I am concerned that these cardiomyopathies could therefore go undetected in patients prescribed Clozapine and leave them at unknown increased risk of fatal cardiac arrythmias, as occurred in William’s case. Given that the Trust’s guidance is based on national guidance I am concerned this may be a national issue.
 
It is clear that patients suffering with treatment resistant schizophrenia are complex, and as such there are often a number of different agencies involved in an individual’s care.  In addition, there are often multiple members of the same team involved in an individual’s care. During the inquest it became clear that, at times, communication of important issues was not as clear as it should have been.  I note that Devon Partnership NHS Trust has significant training available for its staff and other agencies it engages with in relation to patients who are prescribed Clozapine.
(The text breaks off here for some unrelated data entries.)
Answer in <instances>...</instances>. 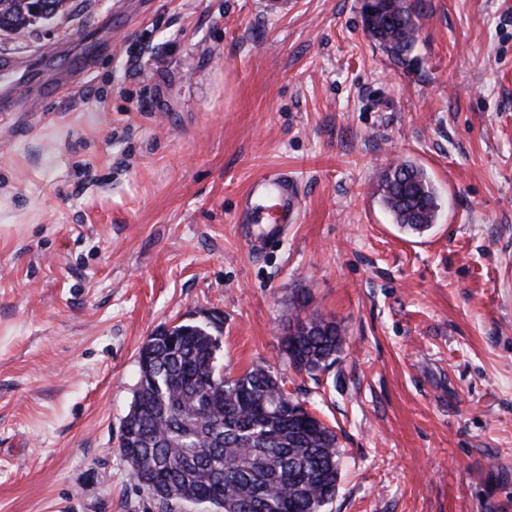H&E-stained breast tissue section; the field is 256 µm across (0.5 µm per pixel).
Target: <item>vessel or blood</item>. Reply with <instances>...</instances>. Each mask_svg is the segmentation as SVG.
Returning <instances> with one entry per match:
<instances>
[{
	"instance_id": "1",
	"label": "vessel or blood",
	"mask_w": 512,
	"mask_h": 512,
	"mask_svg": "<svg viewBox=\"0 0 512 512\" xmlns=\"http://www.w3.org/2000/svg\"><path fill=\"white\" fill-rule=\"evenodd\" d=\"M91 64V55L77 58L52 84V92L72 90L79 78L90 70ZM300 206L301 195L297 185L289 180L287 173L279 172L252 182L245 194L243 212L248 222L269 225L271 233L275 234L291 223Z\"/></svg>"
}]
</instances>
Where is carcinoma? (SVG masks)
Returning <instances> with one entry per match:
<instances>
[{"label": "carcinoma", "instance_id": "carcinoma-1", "mask_svg": "<svg viewBox=\"0 0 512 512\" xmlns=\"http://www.w3.org/2000/svg\"><path fill=\"white\" fill-rule=\"evenodd\" d=\"M422 0L363 4L370 38L392 56L418 40ZM34 0H0V31L38 22ZM384 205L401 227L422 233L438 203L420 167L403 161L384 174ZM312 334L286 335L290 366L316 375L336 363L344 332L313 313ZM218 337L211 327L183 323L157 328L138 355L139 381L122 420L118 450L133 477L167 512L200 502L210 512H322L338 489L336 432L288 394L269 365L240 375L215 371Z\"/></svg>", "mask_w": 512, "mask_h": 512}]
</instances>
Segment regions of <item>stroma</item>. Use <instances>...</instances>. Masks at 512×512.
Wrapping results in <instances>:
<instances>
[{
	"instance_id": "obj_1",
	"label": "stroma",
	"mask_w": 512,
	"mask_h": 512,
	"mask_svg": "<svg viewBox=\"0 0 512 512\" xmlns=\"http://www.w3.org/2000/svg\"><path fill=\"white\" fill-rule=\"evenodd\" d=\"M362 5L67 0L0 36L39 67L0 112V512H163L121 422L146 338L210 321L219 370L269 365L335 427L324 512H512V0H423L400 60ZM401 161L421 234L380 200ZM282 170L297 223H241ZM314 312L345 334L320 382L282 351ZM91 64L92 56L83 54L72 63L62 77L50 86V89L54 93H58L59 91L64 93L72 90L78 83L79 78L90 70ZM380 191L384 205L401 227L422 233L435 223V192L423 169L412 162L391 166L381 180Z\"/></svg>"
}]
</instances>
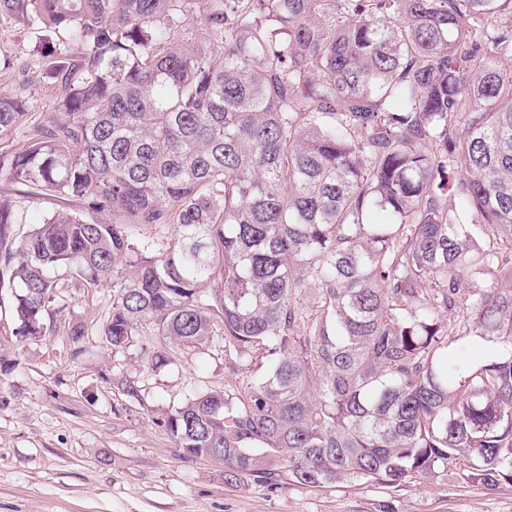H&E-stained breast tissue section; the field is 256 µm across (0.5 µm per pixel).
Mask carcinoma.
<instances>
[{
    "mask_svg": "<svg viewBox=\"0 0 512 512\" xmlns=\"http://www.w3.org/2000/svg\"><path fill=\"white\" fill-rule=\"evenodd\" d=\"M2 14L83 59L52 71L61 122L27 131L29 102L0 96V133L24 138L0 176L78 204L18 241L0 196L20 335H41L61 268L112 283L114 350L144 324L166 343L223 337L241 383L166 426L192 457L217 449L226 482L392 487L459 465L512 483V0H0ZM478 338L496 356L448 377Z\"/></svg>",
    "mask_w": 512,
    "mask_h": 512,
    "instance_id": "obj_1",
    "label": "carcinoma"
}]
</instances>
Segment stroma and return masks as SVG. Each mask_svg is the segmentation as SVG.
<instances>
[{
    "instance_id": "obj_1",
    "label": "stroma",
    "mask_w": 512,
    "mask_h": 512,
    "mask_svg": "<svg viewBox=\"0 0 512 512\" xmlns=\"http://www.w3.org/2000/svg\"><path fill=\"white\" fill-rule=\"evenodd\" d=\"M55 56L42 32L0 16V95L30 103L25 128L56 117L62 89L49 74ZM14 198L23 237L67 201L37 202L0 178ZM57 288L43 334L20 335L10 293L0 294V512H512V484L483 487L460 470L422 484L371 482L229 484L222 464L185 456L165 421L195 393L238 386L220 337L166 347L168 366L153 369L158 339L142 327L123 349L101 336L111 287L51 274ZM85 335L73 342V326Z\"/></svg>"
}]
</instances>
However, it would be of great assistance to understand what Devon Partnership NHS Trust is doing to ensure that optimum communication of key information is achieved within the community mental health team, and when dealing with its other agencies involved in a patient’s care. 
6ACTION SHOULD BE TAKEN

In my opinion action should be taken to prevent future deaths and I believe your organisation has the power to take such action.
7YOUR RESPONSE
 
You are under a duty to respond to this report within 56 days of the date of this report, namely by 28 March 2025. I, the coroner, may extend the period.
 
Your response must contain details of action taken or proposed to be taken, setting out the timetable for action. Otherwise you must explain why no action is proposed.
8COPIES and PUBLICATION
 
I have sent a copy of my report to the Chief Coroner and to the following Interested Persons; the family, Viatris and Georgian House. I have also sent it to NHS England and the Royal College of Psychiatrists who may find it useful or of interest.
 
I am also under a duty to send the Chief Coroner a copy of your response.
 
The Chief Coroner may publish either or both in a complete or redacted or summary form. He may send a copy of this report to any person who he believes may find it useful or of interest. You may make representations to me, the coroner, at the time of your response, about the release or the publication of your response by the Chief Coroner.